映画と本と自分と山

映画が半分、残りは本と自分、時々山登りについて

「ゴッド・タウン 神なきレクイエム」

 結構好きな俳優の1人にフィリップ・シーモア・ホフマンがいます。
 日本で言えば大杉漣のような名バイプレイヤーで、いろんな作品の存在感のある脇役をしているかと思えば、主役もしっかりこなせ、貧相な役から紳士な役まで本当にいろんな役を演じていました。
 そんなフィリップ・シーモア・ホフマンも5年前に40代で突然亡くなってしまったのですが、彼の遺作になった作品の1つがこの映画です。
 


ゴッド・タウン 神なきレクイエム(字幕版)

 
作品データ映画.comより)
監督ジョン・スラッテリー
原題 God's Pocket
製作年 2014年
製作国 アメリ
上映時間 88分

ストーリースターチャンネルより)
郊外の町ゴッズ・ポケット。妻のジェニーや彼女の連れ子レオンと暮らしているミッキーは、チンピラ稼業で身を立てていた。そんな中、恐いもの知らずのレオンが仕事先の建設現場で仲間の怒りを買って撲殺されてしまう。結局、事故死として処理され、ミッキーは葬儀の準備に取り掛かるが、費用をギャンブルで失ってしまう。さらに、コラムニストのリチャードがレオンの死に疑いを向けたことから、事態は思わぬ方向に転がってゆく…。

勝手に五段階評価(基本的に甘いです)
★★★★☆

感想
 原題は「God's Pocket」=神のポケットで、日本のタイトルは1つの街での出来事なので、「ゴッド・タウン」になっていますが、原題と全く意味が違っています。
 God's Pocketという名前がついている街なのだけれど、そこではこんなことが起きています、ということで物語が展開していくのですが、神のポケットという名前の街だろうが、神の街だろうが「神」に関する名前がついた街であるということには変わりがないということなのでしょうが、やっぱり違うように感じます。

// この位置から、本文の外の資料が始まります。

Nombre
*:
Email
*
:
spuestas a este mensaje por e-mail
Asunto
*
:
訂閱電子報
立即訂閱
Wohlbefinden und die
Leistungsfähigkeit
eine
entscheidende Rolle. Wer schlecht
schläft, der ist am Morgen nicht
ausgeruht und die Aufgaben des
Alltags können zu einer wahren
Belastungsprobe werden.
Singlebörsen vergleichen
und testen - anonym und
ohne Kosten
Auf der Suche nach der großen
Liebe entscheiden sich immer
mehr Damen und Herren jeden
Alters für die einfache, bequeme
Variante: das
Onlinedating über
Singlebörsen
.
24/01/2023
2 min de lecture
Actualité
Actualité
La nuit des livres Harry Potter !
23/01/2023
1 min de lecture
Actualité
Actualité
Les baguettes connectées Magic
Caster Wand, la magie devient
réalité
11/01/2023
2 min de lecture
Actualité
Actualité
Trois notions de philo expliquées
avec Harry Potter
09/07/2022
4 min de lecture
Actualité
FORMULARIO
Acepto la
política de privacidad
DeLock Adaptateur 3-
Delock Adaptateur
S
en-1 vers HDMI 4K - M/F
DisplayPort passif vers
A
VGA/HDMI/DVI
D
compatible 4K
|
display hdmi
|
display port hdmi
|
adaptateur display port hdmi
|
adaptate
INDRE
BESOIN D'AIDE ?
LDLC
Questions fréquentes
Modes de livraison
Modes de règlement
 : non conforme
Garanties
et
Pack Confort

 「ゴッド・タウン」であれば、それはまさに「神の街」で、そこには悪や汚れ、あるいは苦しみや悩みというものも存在しないでしょう。
 けれど、Pocketにはいろんな意味があって、例えば、「空洞」だったり、今回の物語では死んでしまった義理の息子の葬儀代を捻出するためにミッキー(フィリップ・シーモア・ホフマン)が右往左往する様子を描いているので、「所持金」や「資金」を表しているとも考えられますし、感情を「抑える」「隠す」という場合にも使われます。
 空洞に関連して言えば、(主に軍事的に)「孤立している地域」を指していたり、お金に関して言えば、「着服」という意味をも含んでいます。
 これらの、Pocketに含まれる様々な意味に関しする出来事が、この作品では展開されていきます。

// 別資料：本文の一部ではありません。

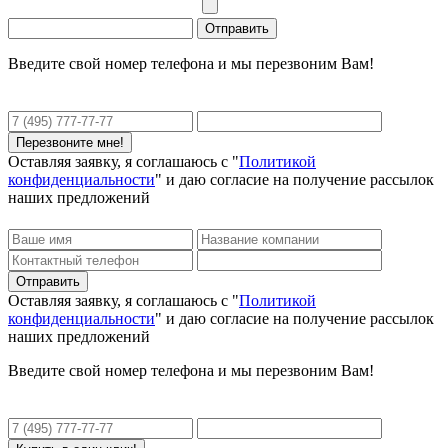
Введите свой номер телефона и мы перезвоним Вам!
Оставляя заявку, я соглашаюсь с "
Политикой
конфиденциальности
" и даю согласие на получение рассылок
наших предложений
Оставляя заявку, я соглашаюсь с "
Политикой
конфиденциальности
" и даю согласие на получение рассылок
наших предложений
Введите свой номер телефона и мы перезвоним Вам!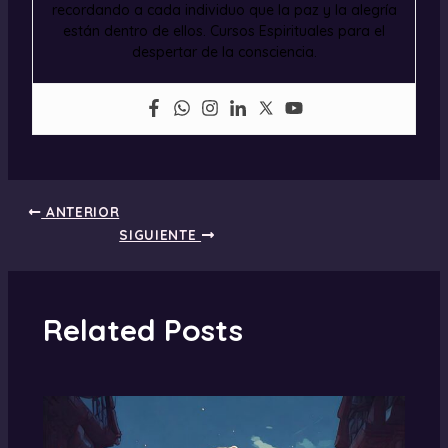
recordando a cada individuo que la paz y la alegría
están dentro de ellos. Cursos Espirituales para el
despertar de la consciencia.
ANTERIOR
SIGUIENTE
Related Posts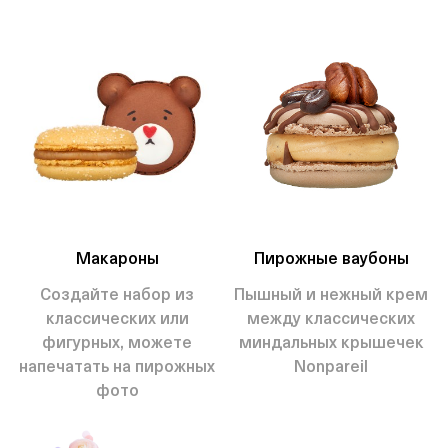
Макароны
Пирожные ваубоны
Создайте набор из
Пышный и нежный крем
классических или
между классических
фигурных, можете
миндальных крышечек
напечатать на пирожных
Nonpareil
фото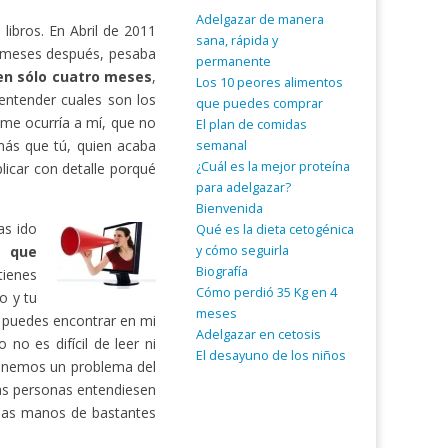
Adelgazar de manera
ibros. En Abril de 2011
sana, rápida y
 meses después, pesaba
permanente
 en sólo cuatro meses
,
Los 10 peores alimentos
entender cuales son los
que puedes comprar
 me ocurría a mí, que no
El plan de comidas
ás que tú, quien acaba
semanal
¿Cuál es la mejor proteína
licar con detalle porqué
para adelgazar?
Bienvenida
as ido
Qué es la dieta cetogénica
y cómo seguirla
a que
Biografía
tienes
Cómo perdió 35 Kg en 4
o y tu
meses
o puedes encontrar en mi
Adelgazar en cetosis
no es difícil de leer ni
El desayuno de los niños
tenemos un problema del
as personas entendiesen
 las manos de bastantes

 息子の葬儀代の足しにと集めてくれた募金を競馬でする男、ナイフを振り回し強がって見せていたレオン、そのレオンの脅しが一線を越えてしまったことでレオンを殺した黒人のおじいさん、その場面をみていた職場の同僚たち、レオンの死の真相を探ろうとしてきたチンピラ、有名コラムニストでアルコール依存症のリチャードはレオンの死の真相を探ろうとしつつジェニーを寝取る。

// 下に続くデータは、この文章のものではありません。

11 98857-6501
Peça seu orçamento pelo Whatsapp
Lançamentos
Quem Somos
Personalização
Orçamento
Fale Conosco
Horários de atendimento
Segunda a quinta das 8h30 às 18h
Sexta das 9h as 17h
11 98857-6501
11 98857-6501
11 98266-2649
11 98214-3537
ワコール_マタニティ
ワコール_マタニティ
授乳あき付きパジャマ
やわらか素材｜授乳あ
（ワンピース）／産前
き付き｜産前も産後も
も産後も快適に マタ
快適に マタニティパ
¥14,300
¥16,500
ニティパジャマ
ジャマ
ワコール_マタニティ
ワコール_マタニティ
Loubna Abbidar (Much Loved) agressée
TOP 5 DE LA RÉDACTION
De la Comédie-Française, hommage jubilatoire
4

 ろくでもない人間ばかりが集まっていて、まさにそれはGod's Pocket、神のポケット(空洞)かのような、神の力がスポッと抜けてしまっている街かのように見えました。
 けれど、年間1万7千人もの人たちが殺されていて(参照:U.S. Murder Rate for 2018 Is on Track for a Big Drop - The New York Times)、世界の囚人の1/4がアメリカにいる(世界の受刑者の1/4は米国に | ハフポスト)ことを考えれば、この映画で出てくることが突拍子もないことではなくて、ありふれたとは言えないけれど、まぁ、あるんじゃないか、と思うような出来事なのだと思います。

 映画含め、テレビなどで映し出され、日本に入ってくる「アメリカ」というものは、どうしても一面で切り取られたものであるので、こうした人々のろくでもない街から抜け出すことも出来ない、ろくでもない人生のろくでもない出来事を切り取った映画というものも、1つのアメリカの姿を伝えていると感じました。